こちらの反応を見て、那由多代表は口元をかすかに曲げて、深く息を吐く。勾玉は売り払っていないとか、なにか否定するような言葉を私たちが言うと期待していたのだろうが、そこまでお人好しでも、愚かでもない。
「ならば京都市民には各自に200万の金を配分する。それと、支援のための人材、物資もな」
そこでギロリとこちらを睨むように告げる。
「全ての自衛隊員は大樹の軍に帰属する。大樹の軍人になる前に辞職も可能だ。これで良いな?」
幕僚長は那由多代表を見て、頷いて了承をした。この話は既に自衛隊員へと話し了承を得ている。

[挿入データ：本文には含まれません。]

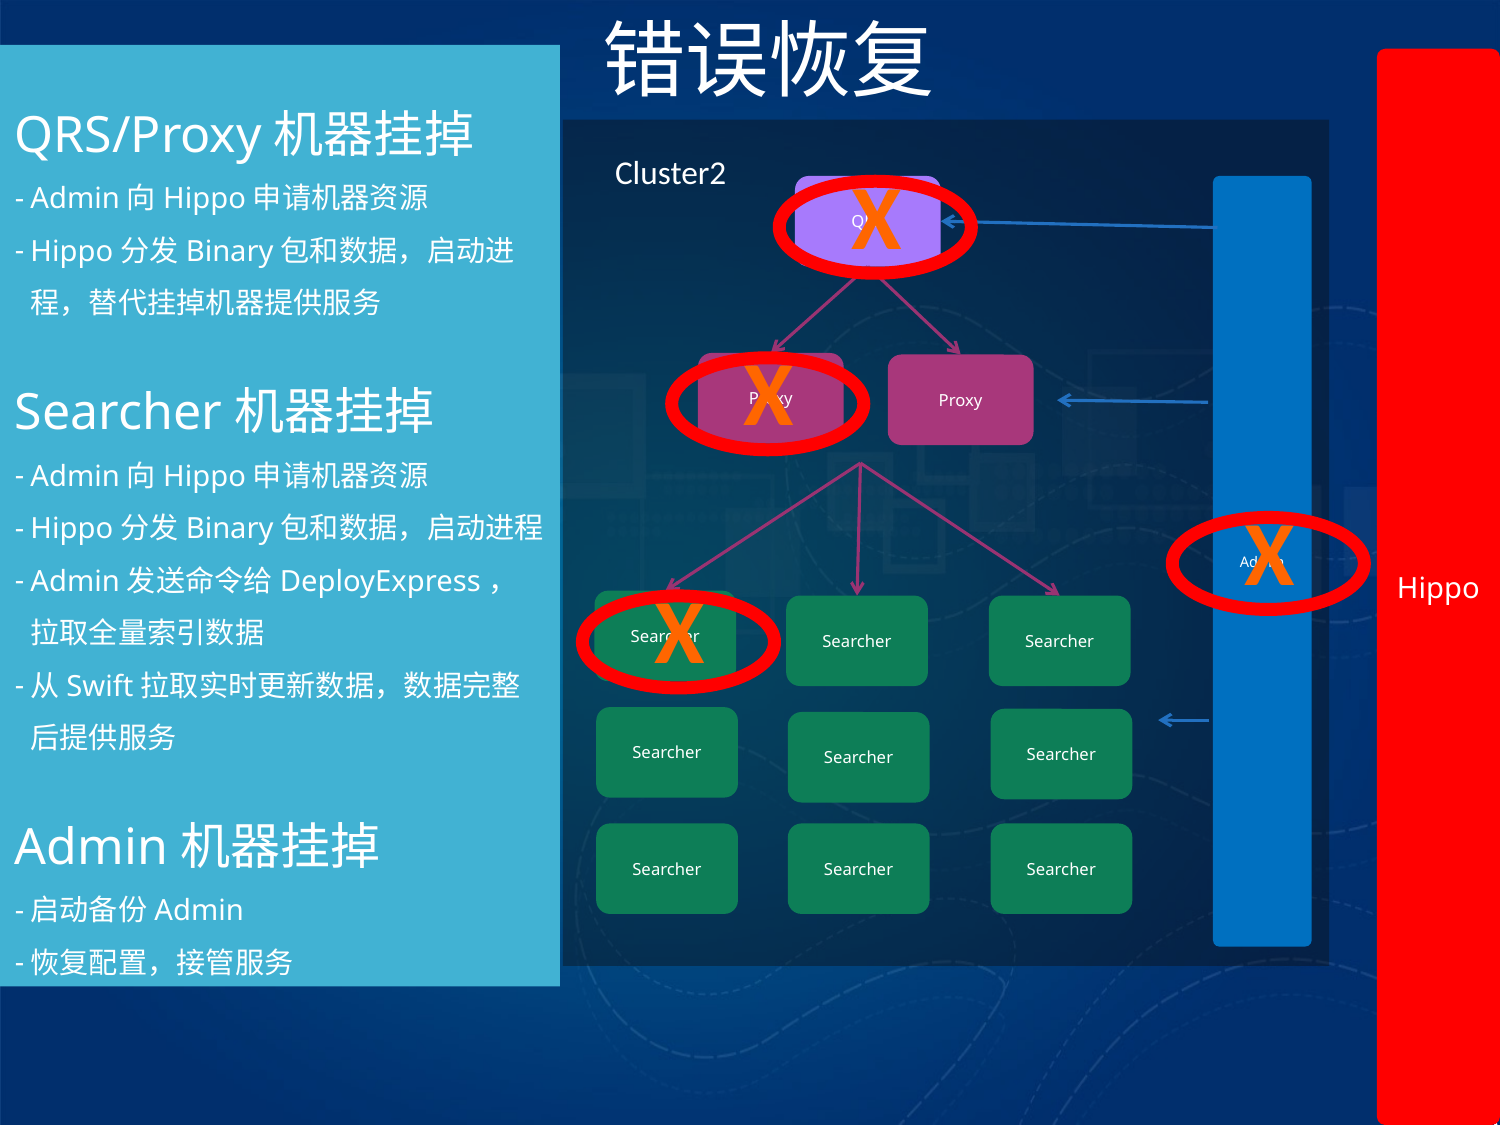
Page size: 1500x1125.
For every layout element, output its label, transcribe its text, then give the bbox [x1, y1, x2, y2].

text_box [562, 119, 1330, 967]
text_box Hippo [1376, 48, 1500, 1125]
text_box QRS/Proxy机器挂掉 Admin向Hippo申请机器资源 Hippo分发Binary包和数据，启动进程，替代挂掉机器提供服务 Searcher机器挂掉 Admin向Hippo申请机器资源 Hippo分发Binary包和数据，启动进程 Admin发送命令给DeployExpress，拉取全量索引数据 从Swift拉取实时更新数据，数据完整后提供服务 Admin机器挂掉 启动备份Admin 恢复配置，接管服务 [0, 44, 560, 987]
text_box 错误恢复 [594, 0, 944, 115]
text_box [1330, 528, 1365, 599]
picture [0, 0, 1500, 1125]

「問題はないでしょう。引き続き日本を守るために邁進していきたいと思います」
「軍たるもの、以前と違い他の地域へと遠征することも了承してほしい。あぁ、それと修験者たちが持っている手品が使える勾玉だが没収だ。……と言いたいところだが、そのままにしておく」
那由多代表のそれは意外な言葉であった。勾玉は銃と同じカテゴリーに入るので没収されるとばかりに思っていたのだが。
「勾玉は一度回収。その形を多少加工して、悪用もできないようにして返却する」
「大樹の科学技術がオカルトにも手を伸ばしていることは知っていますが、良いのですか?」
「あぁ、あの式神といった物か? あれは通信機器を制限している現在は非常に役に立つ。軍ではなく民間にて非常に重宝するだろう」
式神の通信……カラスなどにして飛ばすやり方か。なるほど、通信機器が民間では制限されていると聞いたが、そこに式神が使えればかなり重宝するに違いない。しかし、通信機器代わりにしようとは……。思わず苦笑を浮かべるが戸隠たちは没収されないのだと聞いて喜ぶに違いない。
「未だに化物は跳梁跋扈している。制圧した地域でも、都市国家よろしく街を壁で囲んで暮らしているだけだ。外は危険極まりない。軍はそこまで数は多くなく、サルベージなどで役に立ってくれると信じている」
「そうですな、ある意味銃よりも役に立つと思います。あれは汎用性が高いので」
私の同意の言葉に、那由多代表は頷きで返す。
「では、そろそろ問題が無ければ日本の譲渡といこうか」
「わかりました……。では日本の譲渡を代表として調印します」
ナナシが調印用の用紙をこちらに出すので、調印する。那由多代表も同じく記名をして
これで日本という国は正式になくなった。
地区として、名前としては残る。日本人としても名乗ることはできるが、国としては滅亡した。
国民にとっては、あまり変わらないのかもしれない。大樹を盟主とした単なる連邦に所属した感じだと受け取るのかもしれない。
この政策は上手くいく予感がする。遥か昔から言われていた地球という星が一つの国家になっていくのかもしれない。
だが少し不安でもある。
目の前で自信満々にして嬉しそうに調印書を眺めている那由多代表。たしかに那由多代表が頂点に立ち、世界支配を進めていけば、一つの国家になるのかもしれない。
しかし、過去の王や独裁者が足元を掬われて死ぬことは極めて多い。日本で言えば織田信長のように。
そうなれば大樹はどのようになるのか。そこだけが一抹の不安を私にもたせるのであった。